What needs to be done — Return every line of the records that includes the string "down".

Records for this task —
┄┄┄┄┄┄

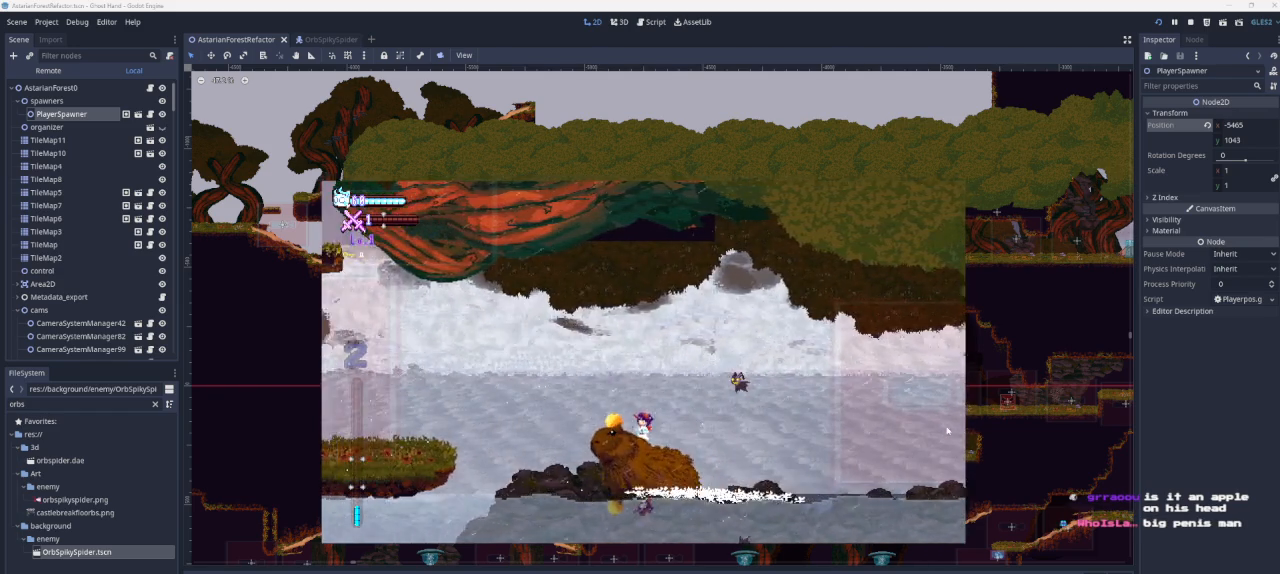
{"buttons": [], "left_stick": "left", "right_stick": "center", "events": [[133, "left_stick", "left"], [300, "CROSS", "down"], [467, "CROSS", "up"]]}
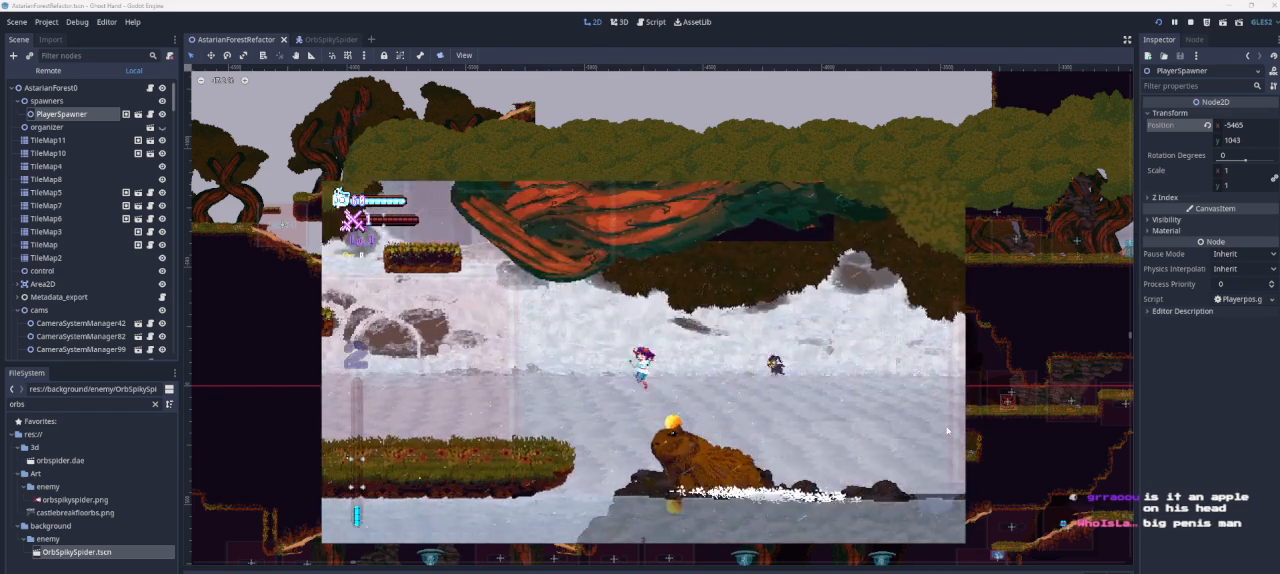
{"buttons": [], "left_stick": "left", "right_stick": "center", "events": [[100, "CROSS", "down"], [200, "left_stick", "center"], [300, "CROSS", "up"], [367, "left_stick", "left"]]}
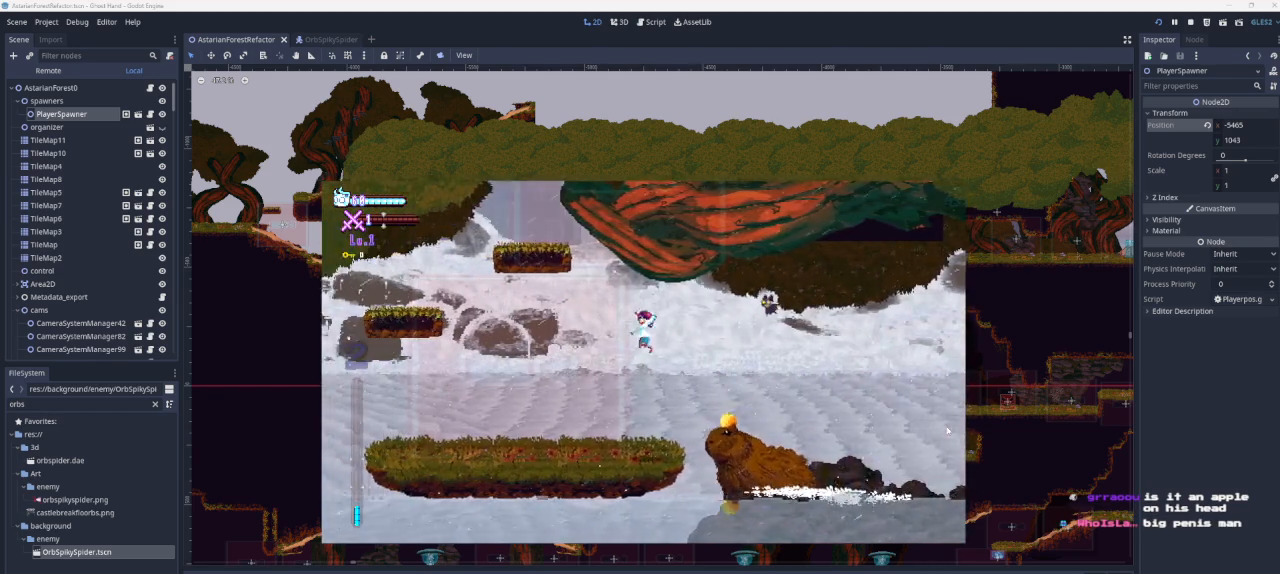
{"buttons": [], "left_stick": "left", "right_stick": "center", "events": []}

┄┄┄┄┄┄

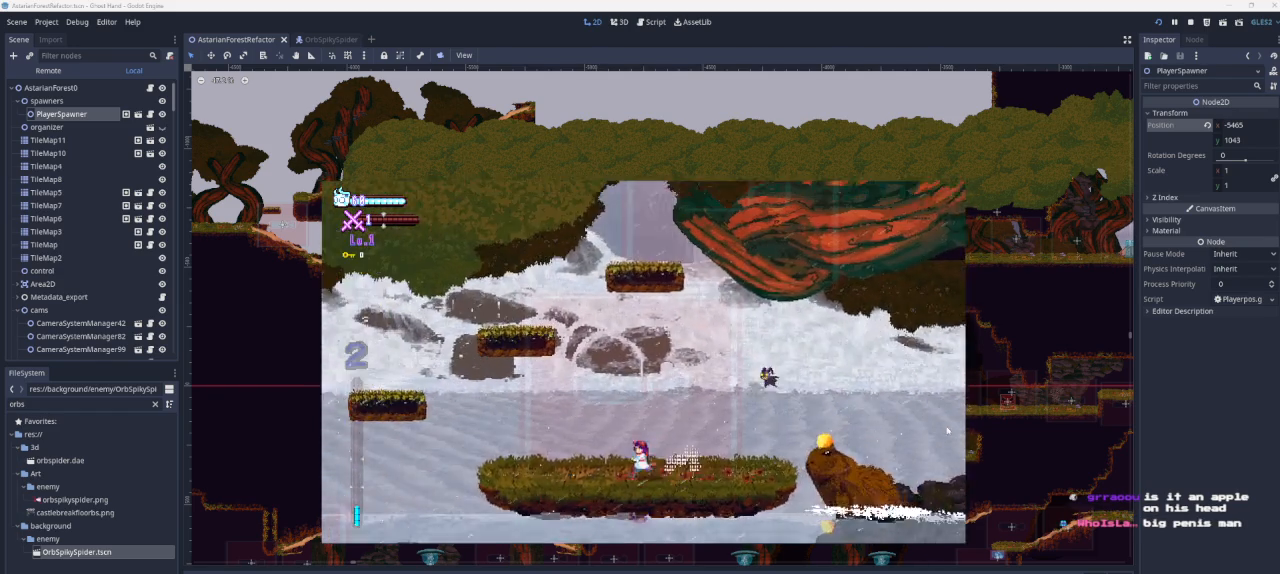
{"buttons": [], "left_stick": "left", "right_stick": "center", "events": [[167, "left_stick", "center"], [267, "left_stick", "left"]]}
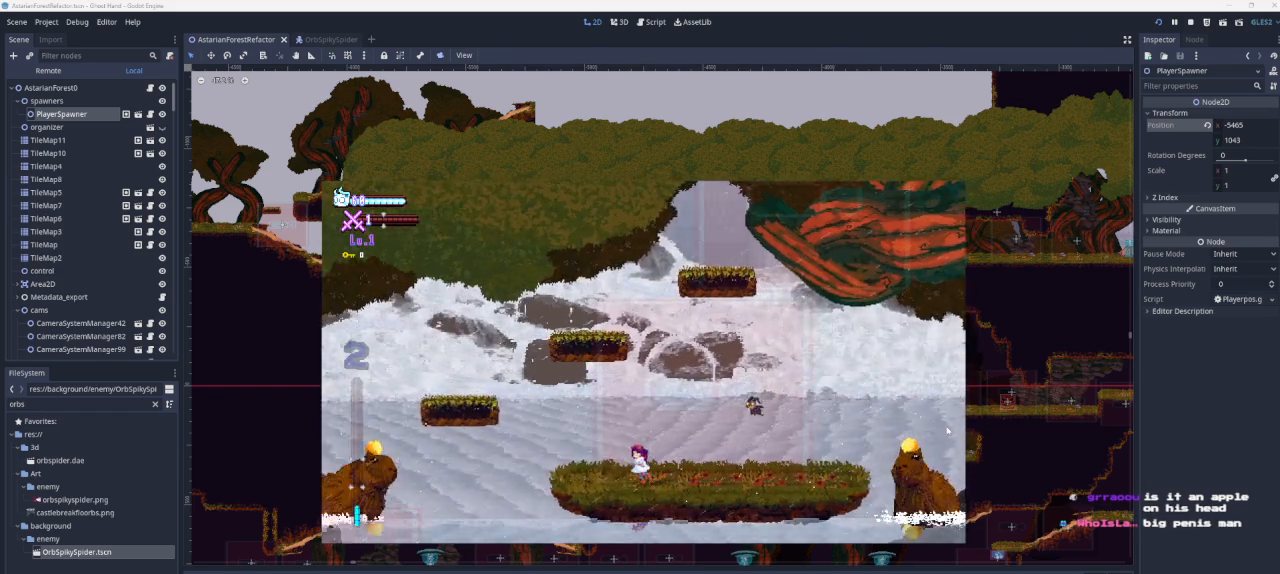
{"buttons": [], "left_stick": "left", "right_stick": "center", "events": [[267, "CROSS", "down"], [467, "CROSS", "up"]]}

┄┄┄┄┄┄

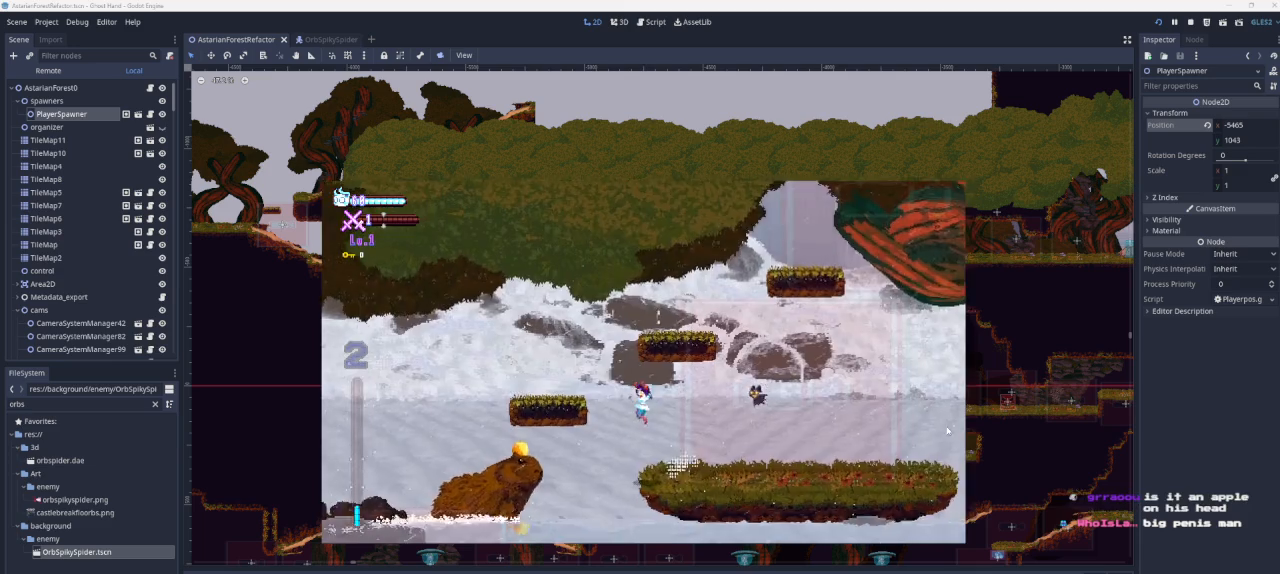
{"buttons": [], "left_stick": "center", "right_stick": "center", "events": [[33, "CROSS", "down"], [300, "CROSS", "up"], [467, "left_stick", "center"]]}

┄┄┄┄┄┄

Response to this exercise —
{"buttons": [], "left_stick": "left", "right_stick": "center", "events": [[133, "left_stick", "left"], [300, "CROSS", "down"], [467, "CROSS", "up"]]}
{"buttons": [], "left_stick": "left", "right_stick": "center", "events": [[100, "CROSS", "down"], [200, "left_stick", "center"], [300, "CROSS", "up"], [367, "left_stick", "left"]]}
{"buttons": [], "left_stick": "left", "right_stick": "center", "events": [[267, "CROSS", "down"], [467, "CROSS", "up"]]}
{"buttons": [], "left_stick": "center", "right_stick": "center", "events": [[33, "CROSS", "down"], [300, "CROSS", "up"], [467, "left_stick", "center"]]}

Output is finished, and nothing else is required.